(Electronic design files)
::::::::

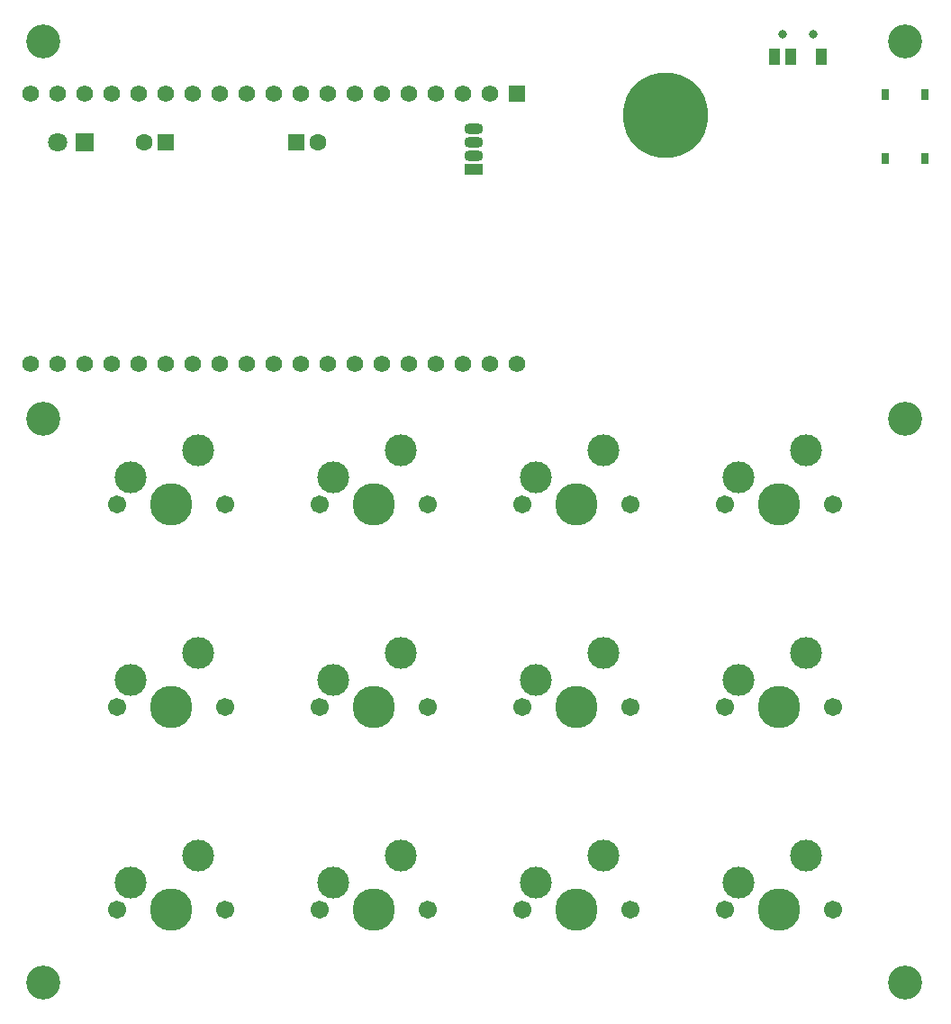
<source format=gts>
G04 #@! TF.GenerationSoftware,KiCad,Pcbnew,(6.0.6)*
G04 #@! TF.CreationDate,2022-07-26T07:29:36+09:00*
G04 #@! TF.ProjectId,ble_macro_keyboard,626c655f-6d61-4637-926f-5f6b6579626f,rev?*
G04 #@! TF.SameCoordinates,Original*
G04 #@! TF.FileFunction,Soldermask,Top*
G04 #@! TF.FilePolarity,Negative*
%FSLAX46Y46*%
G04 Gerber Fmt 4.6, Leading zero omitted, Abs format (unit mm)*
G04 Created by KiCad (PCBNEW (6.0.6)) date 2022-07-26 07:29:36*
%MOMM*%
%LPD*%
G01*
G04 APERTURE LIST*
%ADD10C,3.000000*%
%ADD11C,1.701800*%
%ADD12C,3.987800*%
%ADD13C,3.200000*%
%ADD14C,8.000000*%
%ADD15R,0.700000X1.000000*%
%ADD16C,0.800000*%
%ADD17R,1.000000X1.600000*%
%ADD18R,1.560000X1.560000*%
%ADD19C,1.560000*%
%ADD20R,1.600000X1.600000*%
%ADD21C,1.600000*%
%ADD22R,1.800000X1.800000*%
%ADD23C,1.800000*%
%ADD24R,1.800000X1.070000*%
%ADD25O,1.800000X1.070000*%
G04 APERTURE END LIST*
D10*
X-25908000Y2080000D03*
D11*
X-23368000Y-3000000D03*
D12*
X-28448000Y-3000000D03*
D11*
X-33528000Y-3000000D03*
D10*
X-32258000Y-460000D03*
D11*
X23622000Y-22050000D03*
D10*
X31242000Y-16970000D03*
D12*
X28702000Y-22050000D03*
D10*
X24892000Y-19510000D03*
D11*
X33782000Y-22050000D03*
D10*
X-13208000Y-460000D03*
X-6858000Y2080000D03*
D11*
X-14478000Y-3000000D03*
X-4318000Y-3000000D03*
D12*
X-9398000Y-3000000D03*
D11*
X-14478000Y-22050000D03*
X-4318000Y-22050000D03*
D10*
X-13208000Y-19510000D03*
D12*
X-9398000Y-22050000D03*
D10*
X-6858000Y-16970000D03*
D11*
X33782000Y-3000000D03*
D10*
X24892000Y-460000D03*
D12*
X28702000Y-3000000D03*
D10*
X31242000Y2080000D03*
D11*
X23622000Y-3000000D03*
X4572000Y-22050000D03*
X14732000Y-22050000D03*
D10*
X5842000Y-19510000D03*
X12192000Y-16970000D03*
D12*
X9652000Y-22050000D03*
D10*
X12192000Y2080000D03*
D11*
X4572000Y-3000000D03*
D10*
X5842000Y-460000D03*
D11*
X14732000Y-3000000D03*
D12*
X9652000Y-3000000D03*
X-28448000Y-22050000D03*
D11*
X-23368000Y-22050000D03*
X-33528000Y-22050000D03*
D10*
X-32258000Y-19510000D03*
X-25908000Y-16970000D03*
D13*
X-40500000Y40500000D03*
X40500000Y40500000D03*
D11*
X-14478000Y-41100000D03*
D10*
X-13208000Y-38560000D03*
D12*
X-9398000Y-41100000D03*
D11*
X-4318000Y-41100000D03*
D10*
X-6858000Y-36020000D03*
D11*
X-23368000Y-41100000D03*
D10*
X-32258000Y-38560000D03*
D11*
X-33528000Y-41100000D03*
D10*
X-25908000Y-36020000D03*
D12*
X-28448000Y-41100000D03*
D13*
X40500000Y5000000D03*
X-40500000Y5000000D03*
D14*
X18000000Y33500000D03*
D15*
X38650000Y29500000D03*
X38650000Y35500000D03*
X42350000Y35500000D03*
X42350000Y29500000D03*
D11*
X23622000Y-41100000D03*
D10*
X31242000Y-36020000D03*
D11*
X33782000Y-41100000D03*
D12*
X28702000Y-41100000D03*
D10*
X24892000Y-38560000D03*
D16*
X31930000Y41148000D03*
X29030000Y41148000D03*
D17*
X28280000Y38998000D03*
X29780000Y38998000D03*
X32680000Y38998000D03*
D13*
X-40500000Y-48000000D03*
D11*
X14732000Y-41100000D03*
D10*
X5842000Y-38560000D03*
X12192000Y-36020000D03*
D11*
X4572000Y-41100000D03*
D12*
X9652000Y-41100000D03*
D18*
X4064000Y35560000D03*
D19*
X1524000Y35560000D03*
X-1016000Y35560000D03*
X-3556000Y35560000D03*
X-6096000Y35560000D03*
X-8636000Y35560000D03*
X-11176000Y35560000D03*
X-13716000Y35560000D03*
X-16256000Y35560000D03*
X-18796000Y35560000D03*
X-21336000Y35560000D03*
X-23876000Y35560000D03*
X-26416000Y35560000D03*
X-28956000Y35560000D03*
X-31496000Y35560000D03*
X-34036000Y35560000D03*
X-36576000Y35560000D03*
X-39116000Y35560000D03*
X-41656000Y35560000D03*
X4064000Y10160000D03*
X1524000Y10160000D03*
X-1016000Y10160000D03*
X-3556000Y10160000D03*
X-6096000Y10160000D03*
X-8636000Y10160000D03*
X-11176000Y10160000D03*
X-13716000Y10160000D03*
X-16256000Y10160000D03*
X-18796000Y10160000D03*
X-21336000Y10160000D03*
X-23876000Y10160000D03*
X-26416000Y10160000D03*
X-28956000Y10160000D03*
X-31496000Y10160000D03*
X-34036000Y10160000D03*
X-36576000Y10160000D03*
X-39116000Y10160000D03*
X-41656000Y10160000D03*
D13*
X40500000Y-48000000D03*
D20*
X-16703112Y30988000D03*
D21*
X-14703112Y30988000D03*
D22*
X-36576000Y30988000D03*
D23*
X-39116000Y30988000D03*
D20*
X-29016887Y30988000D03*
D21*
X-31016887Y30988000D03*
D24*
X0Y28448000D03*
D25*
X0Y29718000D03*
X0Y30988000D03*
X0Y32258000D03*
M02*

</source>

::::::::

Activity
Using the entries above, give again exactly the lines from the line holding "X-39116000Y35560000D03*" through the line holding "X-39116000Y10160000D03*". Include both end lines and nothing else.

Solution
X-39116000Y35560000D03*
X-41656000Y35560000D03*
X4064000Y10160000D03*
X1524000Y10160000D03*
X-1016000Y10160000D03*
X-3556000Y10160000D03*
X-6096000Y10160000D03*
X-8636000Y10160000D03*
X-11176000Y10160000D03*
X-13716000Y10160000D03*
X-16256000Y10160000D03*
X-18796000Y10160000D03*
X-21336000Y10160000D03*
X-23876000Y10160000D03*
X-26416000Y10160000D03*
X-28956000Y10160000D03*
X-31496000Y10160000D03*
X-34036000Y10160000D03*
X-36576000Y10160000D03*
X-39116000Y10160000D03*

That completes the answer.